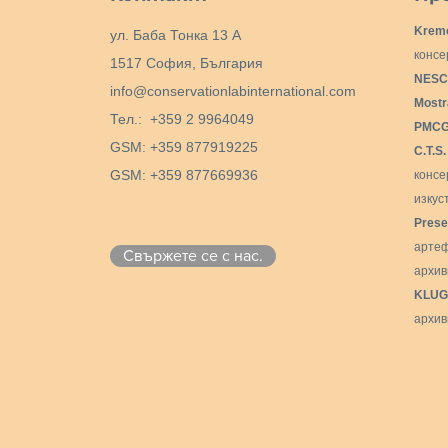
Krem
ул. Баба Тонка 13 А
консе
1517 София, България
NESC
info@conservationlabinternational.com
Mostr
Тел.: +359 2 9964049
PMCG 
GSM: +359 877919225
C.T.S
GSM: +359 877669936
конс
изкус
Prese
артеф
Свържете се с нас.
архив
KLUG
архив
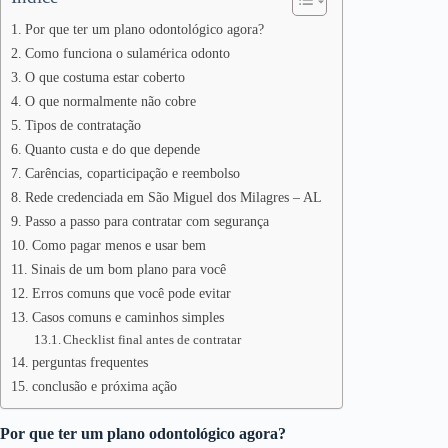
Por que ter um plano odontológico agora?
Como funciona o sulamérica odonto
O que costuma estar coberto
O que normalmente não cobre
Tipos de contratação
Quanto custa e do que depende
Carências, coparticipação e reembolso
Rede credenciada em São Miguel dos Milagres – AL
Passo a passo para contratar com segurança
Como pagar menos e usar bem
Sinais de um bom plano para você
Erros comuns que você pode evitar
Casos comuns e caminhos simples
Checklist final antes de contratar
perguntas frequentes
conclusão e próxima ação
Por que ter um plano odontológico agora?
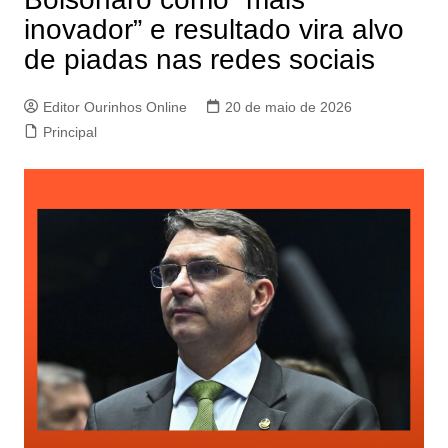
inovador” e resultado vira alvo
de piadas nas redes sociais
Editor Ourinhos Online
20 de maio de 2026
Principal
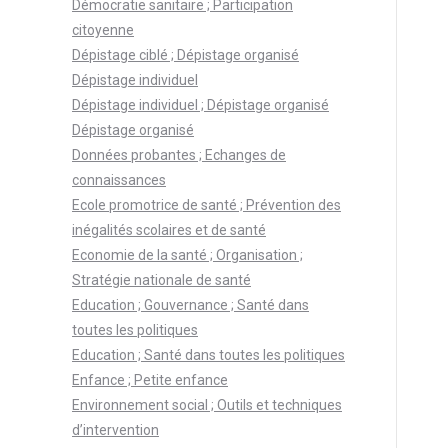
Démocratie sanitaire ; Participation
citoyenne
Dépistage ciblé ; Dépistage organisé
Dépistage individuel
Dépistage individuel ; Dépistage organisé
Dépistage organisé
Données probantes ; Echanges de
connaissances
Ecole promotrice de santé ; Prévention des
inégalités scolaires et de santé
Economie de la santé ; Organisation ;
Stratégie nationale de santé
Education ; Gouvernance ; Santé dans
toutes les politiques
Education ; Santé dans toutes les politiques
Enfance ; Petite enfance
Environnement social ; Outils et techniques
d’intervention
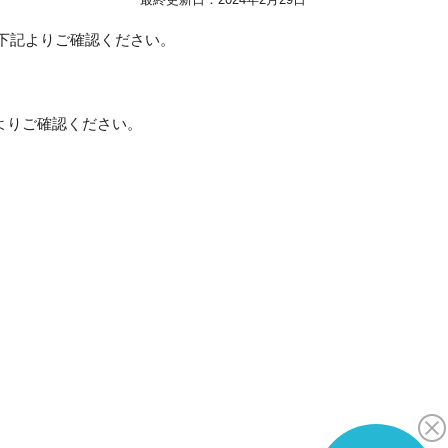
下記よりご確認ください。
記よりご確認ください。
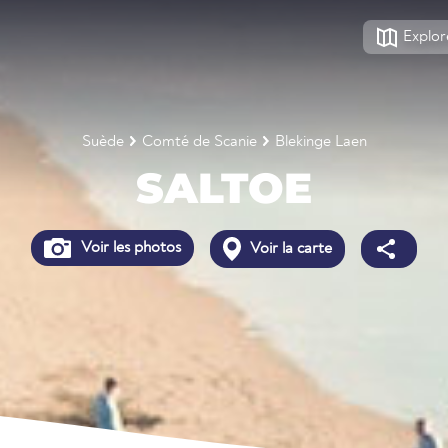
Explor
Suède
Comté de Scanie
Blekinge Laen
SALTOE
Voir les photos
Voir la carte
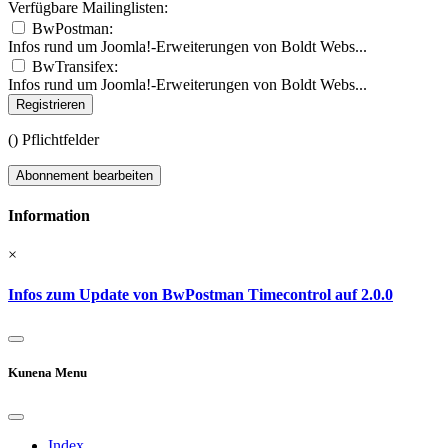
Verfügbare Mailinglisten:
BwPostman:
Infos rund um Joomla!-Erweiterungen von Boldt Webs...
BwTransifex:
Infos rund um Joomla!-Erweiterungen von Boldt Webs...
Registrieren
(
) Pflichtfelder
Abonnement bearbeiten
Information
×
Infos zum Update von BwPostman Timecontrol auf 2.0.0
Kunena Menu
Index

- - - -

- To do
Leave every picture out. Retype the remaining data exactly.

- Answer section
Krem
ул. Баба Тонка 13 А
консе
1517 София, България
NESC
info@conservationlabinternational.com
Mostr
Тел.: +359 2 9964049
PMCG 
GSM: +359 877919225
C.T.S
GSM: +359 877669936
конс
изкус
Prese
артеф
Свържете се с нас.
архив
KLUG
архив
Por que ter um plano odontológico agora?
Como funciona o sulamérica odonto
O que costuma estar coberto
O que normalmente não cobre
Tipos de contratação
Quanto custa e do que depende
Carências, coparticipação e reembolso
Rede credenciada em São Miguel dos Milagres – AL
Passo a passo para contratar com segurança
Como pagar menos e usar bem
Sinais de um bom plano para você
Erros comuns que você pode evitar
Casos comuns e caminhos simples
Checklist final antes de contratar
perguntas frequentes
conclusão e próxima ação
Por que ter um plano odontológico agora?
inovador” e resultado vira alvo
de piadas nas redes sociais
Editor Ourinhos Online
20 de maio de 2026
Principal
Démocratie sanitaire ; Participation
citoyenne
Dépistage ciblé ; Dépistage organisé
Dépistage individuel
Dépistage individuel ; Dépistage organisé
Dépistage organisé
Données probantes ; Echanges de
connaissances
Ecole promotrice de santé ; Prévention des
inégalités scolaires et de santé
Economie de la santé ; Organisation ;
Stratégie nationale de santé
Education ; Gouvernance ; Santé dans
toutes les politiques
Education ; Santé dans toutes les politiques
Enfance ; Petite enfance
Environnement social ; Outils et techniques
d’intervention
下記よりご確認ください。
記よりご確認ください。
Explor
Suède
Comté de Scanie
Blekinge Laen
SALTOE
Voir les photos
Voir la carte
Verfügbare Mailinglisten:
BwPostman:
Infos rund um Joomla!-Erweiterungen von Boldt Webs...
BwTransifex:
Infos rund um Joomla!-Erweiterungen von Boldt Webs...
Registrieren
(
) Pflichtfelder
Abonnement bearbeiten
Information
×
Infos zum Update von BwPostman Timecontrol auf 2.0.0
Kunena Menu
Index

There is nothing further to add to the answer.